Humans and mice have 17 and 16 members of the PARP family respectively. The majority of PARP activity, basal or stimulated, is exerted by either PARP-1 (approximately 85–90%) or PARP-2 (approximately 10–15%). Due to their roles in DNA repair and transcriptional control, their presence is concentrated within the nucleus. Cytoplasmic and mitochondrial PARP activity, however, have also been described (Bai, 2015; Héberlé et al., 2015; Liu L. et al., 2018; Xu et al., 2019), as is the corroborated presence of NAD+-dependent ADPr in the mitochondria (Hopp et al., 2021). The recent confirmation that mitochondrial NAD+ levels can influence PARP-1 nuclear activity also indicate NAD+-mediated mitochondrial-nuclear crosstalk (Hopp et al., 2021). As a result, PARPs are seen as one of the dominant enzymatic consumers of NAD+ within the cell. Thus far, out of the 17 PARPs, PARP-1, PARP-2, PARP-5a (Tankyrase 1) and PARP-5b/6 (Tankyrase 2) have been demonstrated to exhibit PARylating activity whilst the remaining members exhibit MARylation activity with the exception of PARP-13 which is catalytically inactive (Langelier et al., 2018). PARylating members possess characteristic and highly conserved residues – H862, Y896 and E988, which form the His-Tyr-Glu (HYE) triad signature critical for NAD+ binding and subsequently, PARylating activity (Hassa and Hottiger, 2008; Alemasova and Lavrik, 2019). PARPs also auto-PARylate to regulate intrinsic activity. The influence of PARP-mediated PARylation is far-reaching in terms of NAD+ balance – this, as we will outline in the later sections of this review, extends beyond genome maintenance and into immune response activation and the mechanisms of pathogenic infectious disease (Vastag et al., 2011; Heer et al., 2020).
SIRTs
SIRTs derive their name from the Silent Information Regulator 2 (SIR-2), first identified in the late 1970s in Saccharomyces cerevisiae (Klar and Fogel, 1979), with subsequent homologs later identified (Ivy et al., 1986). The discovery of SIR-2 being regulated by NAD+ availability (Tanny et al., 1999) and able to mediate deacetylation of proteins (Landry et al., 2000) re-galvanised interest in SIRTs and NAD+. Moreover, SIR-2 overexpression prolonged lifespan in yeast (Kaeberlein et al., 1999), laying the foundations for NAD+ biochemistry being perceived as relevant to health across organism lifespan.

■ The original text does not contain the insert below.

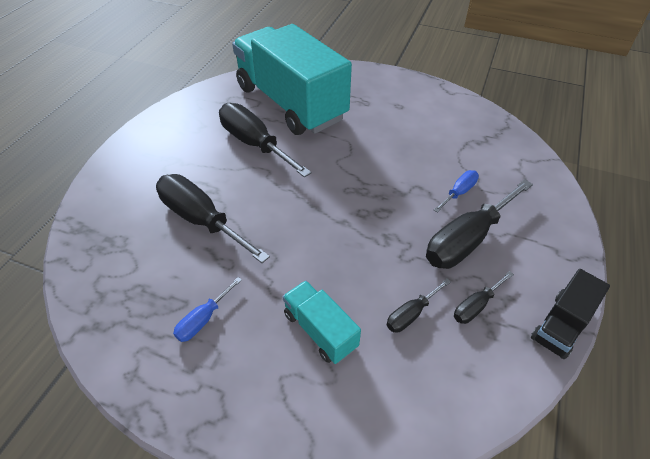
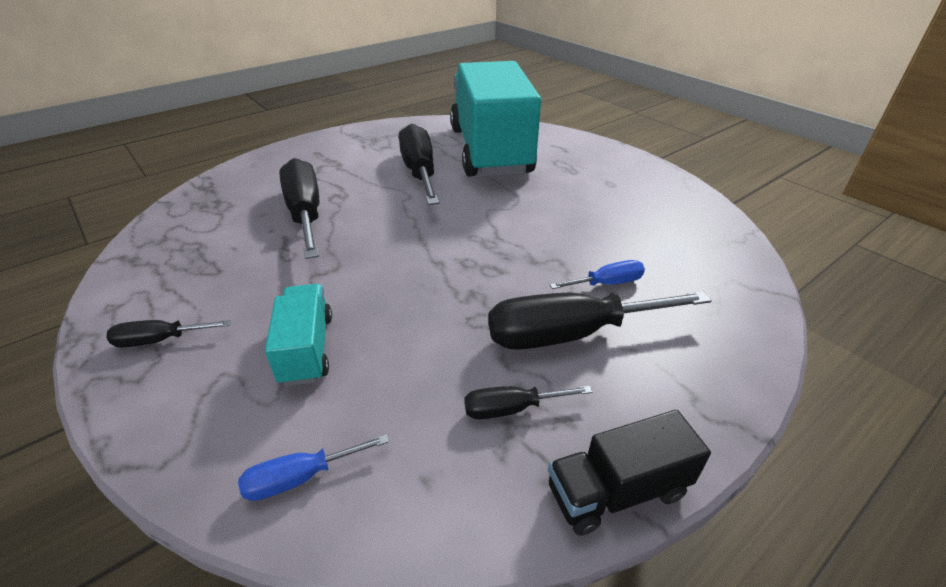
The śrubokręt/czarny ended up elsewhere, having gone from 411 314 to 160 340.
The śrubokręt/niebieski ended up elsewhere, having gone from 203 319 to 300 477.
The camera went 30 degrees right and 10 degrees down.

Since then, 7 mammalian SIRTs have been identified which are ubiquitously expressed and often localized to specific compartments. All SIRTs possess a conserved catalytic domain entailing a NAD+ binding pocket (Yuan & Marmorstein, 2012). Generally, SIRTs catalyse target protein deacetylation at Lys residues through the hydrolysis of NAD+ to yield O-acetyl-ADPr (OAADPr) and NAM alongside the resulting deacetylated substrate. OAADPr can be subsequently hydrolysed by ARH-3 into ADPr (Kasamatsu et al., 2011). Like ADPr, OAADPr accumulation can also modulate homeostatic processes including chromatin and transcription regulation as well as Ca2+ signalling through interaction with binding partners such as the transient receptor potential melastatin-related channel 2 (TRPM-2) and MacroH2A1.1 (Tong & Denu, 2010). Aside from protein deacetylation activity, SIRT family members also possess alternate catalytic activities such as MARylation that is exerted by SIRT-1, SIRT-4 and SIRT-6, as well as long chain deacylation, exhibited by SIRT-4, SIRT-5, SIRT-6 and SIRT-7 (reviewed in Teixeira et al., 2020). Although SIRTs have a lower affinity for NAD+ in comparison to PARPs, SIRTs still play both diverse and essential roles in the integration of immune response, energy metabolism and inflammation.
cADPr Synthases
Realisation that pyridine nucleotides could stimulate Ca2+ release distinct from endoplasmic reticulum localised IP-3 activation first alluded the presence of further unidentified NAD+ driven enzyme(s) (Clapper et al., 1987). Later studies identified and characterised the responsible family as the NAD+ degrading cADPr synthases (Lee et al., 1994; Jacobson et al., 1995; Lee et al., 1995). Since this discovery, cADPr synthases have been heavily associated with the mobilisation and regulation of intracellular Ca2+. cADPr synthases catalyse formation of cADPr from NAD+, cleaving it to yield salvageable NAM and ADPr. In mammals, CD38 is the dominant cADPr synthase and is ubiquitously expressed as a transmembrane bi-functional protein that is both a receptor and an enzyme. Expression of CD38 increases in proportion to chronological age. This, and its position on the surface of immune cells, such as Natural Killer (NK) and T cells (Funaro et al., 1993; Muñoz et al., 2008), has piqued interest in potential immunological roles. As a multi-functional enzyme, CD38 behaves as a NAD+ glycohydrolase (NADase), generating ADPr from NAD+ or as a hydrolase by converting cADPr into ADPr. In the presence of NA, CD38 can also mediate the conversion of NADP into NA-ADP via a base-exchange reaction. Despite being the major contributor of cADPr activity in mammalian cells, only a minor amount of total product produced by CD38 following NAD+ incubation is cADPr, whereas ADPr comprises the majority (Guedes et al., 2020). However, its utilization of 100 NAD+ molecules to generate a single cADPr molecule renders CD38 a significant NAD+ consumer in mammals (Kim H. et al., 1993; Zielinska et al., 2004). This means activation of cADPr synthases as a result of infection has the potential to induce a rapid decline in cellular NAD+ concentrations, rendering the cell susceptible to ATP decrease and energy depletion. Importantly, CD38 also gatekeeps NR and NMN degradation before entry into the cell (Escande et al., 2013; Camacho-Pereira et al., 2016; Tarragó et al., 2018).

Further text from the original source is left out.